Objectives: Despite a growing interest in evidence-based practice (EBP), the implementation into clinical practice of knowledge derived from research has proved to be a cumbersome process. Additionally, the literature seems to present a fragmented picture with research mainly focusing on a few factors of possible importance, among which leadership appears to be one of the more important. Thus, this study aimed to systematically review the literature regarding leadership and its possible influence on the process of implementing EBP.
Approach: A literature review was conducted. Electronic database searches were conducted to identify studies on leadership, administrators, managers, implementation, evidence-based and nursing.
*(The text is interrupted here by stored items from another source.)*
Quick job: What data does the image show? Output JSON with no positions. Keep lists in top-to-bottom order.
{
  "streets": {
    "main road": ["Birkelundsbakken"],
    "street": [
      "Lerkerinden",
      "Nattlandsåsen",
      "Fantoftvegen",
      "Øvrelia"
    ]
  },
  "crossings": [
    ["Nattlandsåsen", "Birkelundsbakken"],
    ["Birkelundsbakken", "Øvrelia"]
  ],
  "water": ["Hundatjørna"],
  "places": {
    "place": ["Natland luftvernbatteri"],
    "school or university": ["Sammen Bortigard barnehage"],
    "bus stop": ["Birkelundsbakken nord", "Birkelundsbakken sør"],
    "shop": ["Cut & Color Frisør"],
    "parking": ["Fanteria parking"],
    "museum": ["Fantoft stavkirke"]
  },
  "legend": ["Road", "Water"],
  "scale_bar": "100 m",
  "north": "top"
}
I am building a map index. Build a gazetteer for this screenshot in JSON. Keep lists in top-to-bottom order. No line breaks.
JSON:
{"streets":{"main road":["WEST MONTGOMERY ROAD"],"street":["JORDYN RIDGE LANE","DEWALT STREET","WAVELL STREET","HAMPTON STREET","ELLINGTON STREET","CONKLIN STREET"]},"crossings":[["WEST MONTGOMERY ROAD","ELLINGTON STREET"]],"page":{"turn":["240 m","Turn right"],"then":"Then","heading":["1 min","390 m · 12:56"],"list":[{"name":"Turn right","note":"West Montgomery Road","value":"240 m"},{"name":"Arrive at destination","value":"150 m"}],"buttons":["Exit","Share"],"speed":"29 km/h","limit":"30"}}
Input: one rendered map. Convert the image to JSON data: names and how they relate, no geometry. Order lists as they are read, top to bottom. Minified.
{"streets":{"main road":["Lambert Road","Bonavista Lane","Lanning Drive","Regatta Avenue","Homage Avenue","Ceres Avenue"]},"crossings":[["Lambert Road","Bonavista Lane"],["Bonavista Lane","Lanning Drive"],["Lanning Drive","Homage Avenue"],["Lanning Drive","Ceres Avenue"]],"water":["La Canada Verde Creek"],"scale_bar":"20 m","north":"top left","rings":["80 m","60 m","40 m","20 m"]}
The search identified 43 potentially relevant papers, of which 36 were excluded after an appraisal was performed by two independent reviewers. Results were extracted and synthesised into a narrative text.
Findings: Seven papers were included in the literature review. The findings can be divided into three major areas: (1) characteristics of the leader, (2) characteristics of the organisation and (3) characteristics of the culture. Our findings indicate that leadership is vital for the process of implementing EBP in nursing and also highlights the possible importance of the organisation and the culture in which the leader operates. These factors together with their characteristics were interpreted to be intrinsic in the creation of a nursing milieu that is open and responsive to the implementation of EBP.
Conclusions: Although there seems to be scholarly agreement that leadership is a vital part of the process of implementing EBP, more rigorous research is needed concerning the possible role of the leader. Our findings also indicate that leadership cannot be studied in isolation or without being clearly defined.